A few people have asked my if I chose the parameters for Git’s repack correctly. Shouldn’t I use a higher
--depth value than the default? Why did I pick a
--window value of 250? Shouldn’t I have repacked with the default values?
To answer this first question last: no. I did these conversions as best as I could, in order to make a fair comparison. My assumption is that anyone converting their repository to Bazaar, Git or Mercurial knows what he or she is doing. Then why should I settle for less? Repacking a repository as tightly as I did is necessary only once, but it is an important step:
git fast-import creates really bad packs in order to be fast, so a repack really helps. It is also suggested in the manpage to use a higher —window value than normal.

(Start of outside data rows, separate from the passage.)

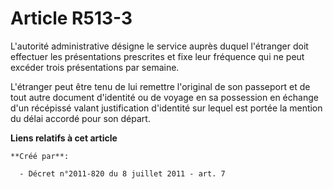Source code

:# Article R513-3

L'autorité administrative désigne le service auprès duquel l'étranger doit effectuer les présentations prescrites et fixe
leur fréquence qui ne peut excéder trois présentations par semaine. 

L'étranger peut être tenu de lui remettre l'original de son passeport et de tout autre document d'identité ou de voyage en sa
possession en échange d'un récépissé valant justification d'identité sur lequel est portée la mention du délai accordé pour
son départ.

**Liens relatifs à cet article**

	**Créé par**:

	  - Décret n°2011-820 du 8 juillet 2011 - art. 7
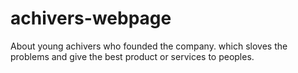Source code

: # achivers-webpage
About young achivers who founded the company. 
which sloves the problems and give the best product or services to peoples.
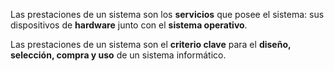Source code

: Las prestaciones de un sistema son los **servicios** que posee el sistema: sus dispositivos de **hardware** junto con el **sistema operativo**. 

Las prestaciones de un sistema son el **criterio clave** para el **diseño, selección, compra y uso** de un sistema informático.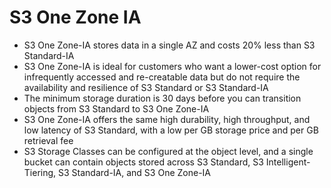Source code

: 
# S3 One Zone IA
- S3 One Zone-IA stores data in a single AZ and costs 20% less than S3 Standard-IA
- S3 One Zone-IA is ideal for customers who want a lower-cost option for infrequently accessed and re-creatable data 
  but do not require the availability and resilience of S3 Standard or S3 Standard-IA
- The minimum storage duration is 30 days before you can transition objects from S3 Standard to S3 One Zone-IA
- S3 One Zone-IA offers the same high durability, high throughput, and low latency of S3 Standard, with a low per GB 
  storage price and per GB retrieval fee
- S3 Storage Classes can be configured at the object level, and a single bucket can contain objects stored across S3 Standard, 
  S3 Intelligent-Tiering, S3 Standard-IA, and S3 One Zone-IA
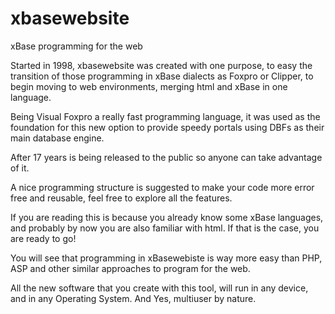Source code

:# xbasewebsite
xBase programming for the web

Started in 1998, xbasewebsite was created with one purpose, to easy the transition of those programming in xBase dialects as Foxpro or Clipper,
to begin moving to web environments, merging html and xBase in one language.

Being Visual Foxpro a really fast programming language, it was used as the foundation for this new option to provide speedy 
portals using DBFs as their main database engine.

After 17 years is being released to the public so anyone can take advantage of it.

A nice programming structure is suggested to make your code more error free and reusable, feel free to explore all the features.

If you are reading this is because you already know some xBase languages, and probably by now you are also familiar with html.  If that is the case, you are ready to go!

You will see that programming in xBasewebiste is way more easy than PHP, ASP and other similar approaches to program for the web.

All the new software that you create with this tool, will run in any device, and in any Operating System.  And Yes, multiuser by nature.
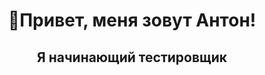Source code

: <div id="content">

<div id="header" align="center">
<h1>👋Привет, меня зовут Антон!</h1>
<h2>Я начинающий тестировщик</h2>
</div>

<div>



</div>

</div>
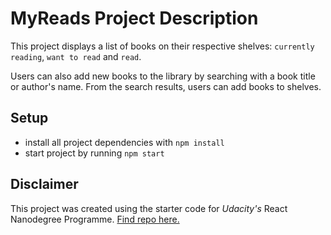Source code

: # MyReads Project Description

This project displays a list of books on their respective shelves: `currently reading`, `want to read` and `read`.

Users can also add new books to the library by searching with a book title or author's name. From the search results, users can add books to shelves.

## Setup

* install all project dependencies with `npm install`
* start project by running `npm start`

## Disclaimer

This project was created using the starter code for _Udacity's_ React Nanodegree Programme. [Find repo here.](https://github.com/udacity/reactnd-project-myreads-starter)

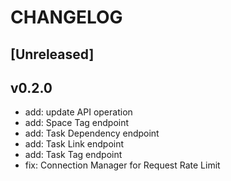 # CHANGELOG

## [Unreleased]

## v0.2.0

* add: update API operation
* add: Space Tag endpoint
* add: Task Dependency endpoint
* add: Task Link endpoint
* add: Task Tag endpoint
* fix: Connection Manager for Request Rate Limit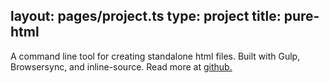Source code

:layout: pages/project.ts
type: project
title: pure-html
---

A command line tool for creating standalone html files. Built with Gulp, Browsersync, and inline-source. Read more at [github.](https://github.com/samiralajmovic/pure-html)
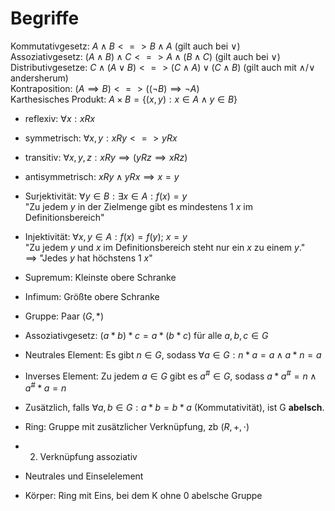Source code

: # Begriffe
Kommutativgesetz: $A ∧ B <=> B ∧ A$                       (gilt auch bei ∨)  
Assoziativgesetz: $(A ∧ B) ∧ C <=> A ∧ (B ∧ C)$           (gilt auch bei ∨)  
Distributivgesetze: $C ∧ (A ∨ B) <=> (C ∧ A) ∨ (C ∧ B)$   (gilt auch mit ∧/∨ andersherum)  
Kontraposition: $(A \implies B) <=> ((¬B) \implies ¬A)$  
Karthesisches Produkt: $A × B = \{ (x, y) : x ∈ A ∧ y ∈ B \}$  

- reflexiv: $\forall x: x R x$  
- symmetrisch: $\forall x,y: x R y <=> y R x$  
- transitiv: $\forall x,y,z: x R y \implies (y R z \implies x R z)$   
- antisymmetrisch: $x R y \land y R x \implies x = y$

- Surjektivität: $\forall y \in B: \exists x \in A: f(x) = y$  
  "Zu jedem $y$ in der Zielmenge gibt es mindestens 1 $x$ im Definitionsbereich"
- Injektivität: $\forall x,y \in A: f(x) = f(y)$; $x = y$  
  "Zu jedem $y$ und $x$ im Definitionsbereich steht nur ein $x$ zu einem $y$."  
  $\implies$ "Jedes $y$ hat höchstens 1 $x$"

- Supremum: Kleinste obere Schranke 
- Infimum: Größte obere Schranke

- Gruppe: Paar $(G, *)$
- Assoziativgesetz: $(a * b) * c = a * (b * c)$ für alle $a, b, c \in G$
- Neutrales Element: Es gibt $n \in G$, sodass $\forall a \in G: n * a = a \land a * n = a$
- Inverses Element: Zu jedem $a \in G$ gibt es $a^\# \in G$, sodass $a * a^\# = n \land a^\# * a = n$
- Zusätzlich, falls $\forall a, b \in G: a * b = b * a$ (Kommutativität), ist G **abelsch**.

- Ring: Gruppe mit zusätzlicher Verknüpfung, zb $(R, +, \cdot)$
- 2. Verknüpfung assoziativ
- Neutrales und Einselelement

- Körper: Ring mit Eins, bei dem K ohne 0 abelsche Gruppe

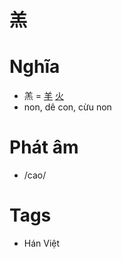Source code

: # 羔

# Nghĩa
* 羔 = [羊](羊.md) [火](火.md)
* non, dê con, cừu non

# Phát âm
* /cao/

# Tags
* Hán Việt

<script>window.HANZI_FIELD='羔';</script>
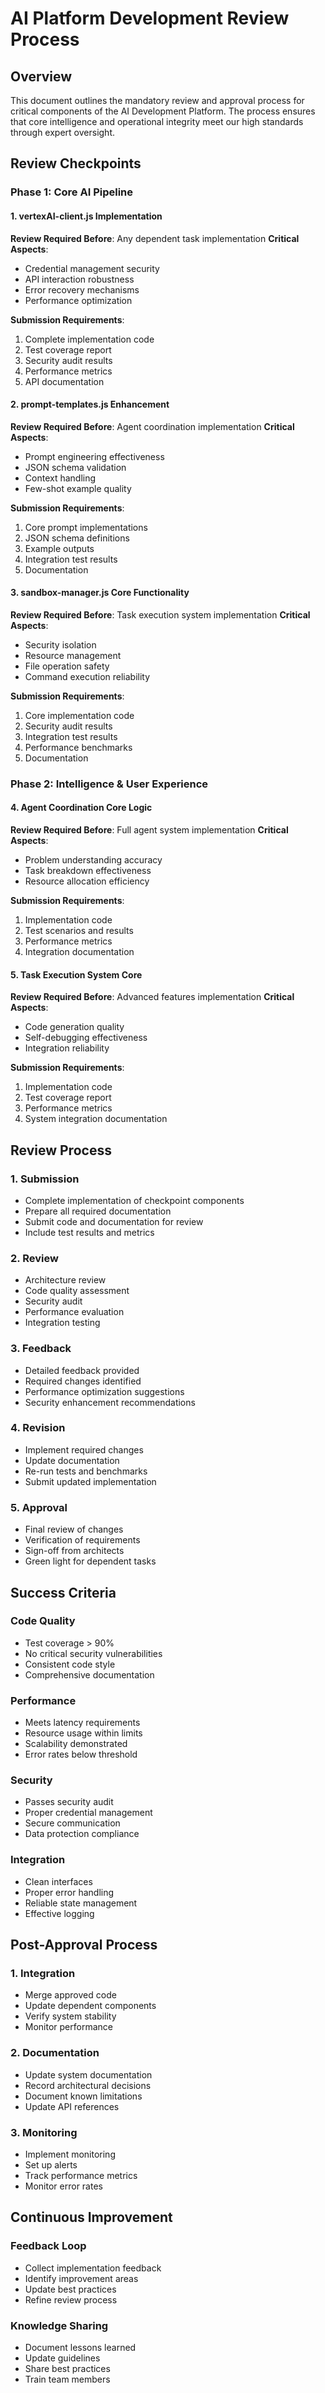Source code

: # AI Platform Development Review Process

## Overview

This document outlines the mandatory review and approval process for critical components of the AI Development Platform. The process ensures that core intelligence and operational integrity meet our high standards through expert oversight.

## Review Checkpoints

### Phase 1: Core AI Pipeline

#### 1. vertexAI-client.js Implementation
**Review Required Before**: Any dependent task implementation
**Critical Aspects**:
- Credential management security
- API interaction robustness
- Error recovery mechanisms
- Performance optimization

**Submission Requirements**:
1. Complete implementation code
2. Test coverage report
3. Security audit results
4. Performance metrics
5. API documentation

#### 2. prompt-templates.js Enhancement
**Review Required Before**: Agent coordination implementation
**Critical Aspects**:
- Prompt engineering effectiveness
- JSON schema validation
- Context handling
- Few-shot example quality

**Submission Requirements**:
1. Core prompt implementations
2. JSON schema definitions
3. Example outputs
4. Integration test results
5. Documentation

#### 3. sandbox-manager.js Core Functionality
**Review Required Before**: Task execution system implementation
**Critical Aspects**:
- Security isolation
- Resource management
- File operation safety
- Command execution reliability

**Submission Requirements**:
1. Core implementation code
2. Security audit results
3. Integration test results
4. Performance benchmarks
5. Documentation

### Phase 2: Intelligence & User Experience

#### 4. Agent Coordination Core Logic
**Review Required Before**: Full agent system implementation
**Critical Aspects**:
- Problem understanding accuracy
- Task breakdown effectiveness
- Resource allocation efficiency

**Submission Requirements**:
1. Implementation code
2. Test scenarios and results
3. Performance metrics
4. Integration documentation

#### 5. Task Execution System Core
**Review Required Before**: Advanced features implementation
**Critical Aspects**:
- Code generation quality
- Self-debugging effectiveness
- Integration reliability

**Submission Requirements**:
1. Implementation code
2. Test coverage report
3. Performance metrics
4. System integration documentation

## Review Process

### 1. Submission
- Complete implementation of checkpoint components
- Prepare all required documentation
- Submit code and documentation for review
- Include test results and metrics

### 2. Review
- Architecture review
- Code quality assessment
- Security audit
- Performance evaluation
- Integration testing

### 3. Feedback
- Detailed feedback provided
- Required changes identified
- Performance optimization suggestions
- Security enhancement recommendations

### 4. Revision
- Implement required changes
- Update documentation
- Re-run tests and benchmarks
- Submit updated implementation

### 5. Approval
- Final review of changes
- Verification of requirements
- Sign-off from architects
- Green light for dependent tasks

## Success Criteria

### Code Quality
- Test coverage > 90%
- No critical security vulnerabilities
- Consistent code style
- Comprehensive documentation

### Performance
- Meets latency requirements
- Resource usage within limits
- Scalability demonstrated
- Error rates below threshold

### Security
- Passes security audit
- Proper credential management
- Secure communication
- Data protection compliance

### Integration
- Clean interfaces
- Proper error handling
- Reliable state management
- Effective logging

## Post-Approval Process

### 1. Integration
- Merge approved code
- Update dependent components
- Verify system stability
- Monitor performance

### 2. Documentation
- Update system documentation
- Record architectural decisions
- Document known limitations
- Update API references

### 3. Monitoring
- Implement monitoring
- Set up alerts
- Track performance metrics
- Monitor error rates

## Continuous Improvement

### Feedback Loop
- Collect implementation feedback
- Identify improvement areas
- Update best practices
- Refine review process

### Knowledge Sharing
- Document lessons learned
- Update guidelines
- Share best practices
- Train team members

However, it got me curious on how the parameters (
--window) influence final repository size. First I wanted to see if changing the
--depth would have made a difference in final size. I repacked all repositories, with a depth value of either 50 (the default) or 100. I varied the window parameter over the values [10, 20, 50, 100, 150, 200, 250].
First let’s look at how the depth variable influences repository size.
As can be seen from this figure, increase of repack depth only influences repository size on a repack with a small window. As I used a window size of 250, the depth variable did not influence results much.
However, it’s also interesting to see how these variables affect other parameters. An example of this is repack time.
Repack time still increases with increasing window size. As a repository won’t be packed much tighter on a
window of 250 than on a
window of 100, you might as well choose a lower value for your window when doing an aggressive repack.
However, there is a more interesting interaction going on: the effect of the window parameter depends on the size of your repository. Let’s look at repositories of different sizes (See “Meet the Candidates” for a description of the repositories):
As can be seen, a higher window value will have an effect only on repositories that are actually quite large, like the emacs repository. If you have a small repository, there’s not much use to repacking with anything higher than
--window=50, but if your repository is several hundreds MB’s, it skim off a few more megs.
(Please note that the repack times are done on an Intel iMac Core Duo, 2Ghz with 2GB RAM running OS X. Repacks are done with
git repack -adf, which means that a repository will be completely packed. If you do a normal, incremental repack, expect to see much faster repacks.)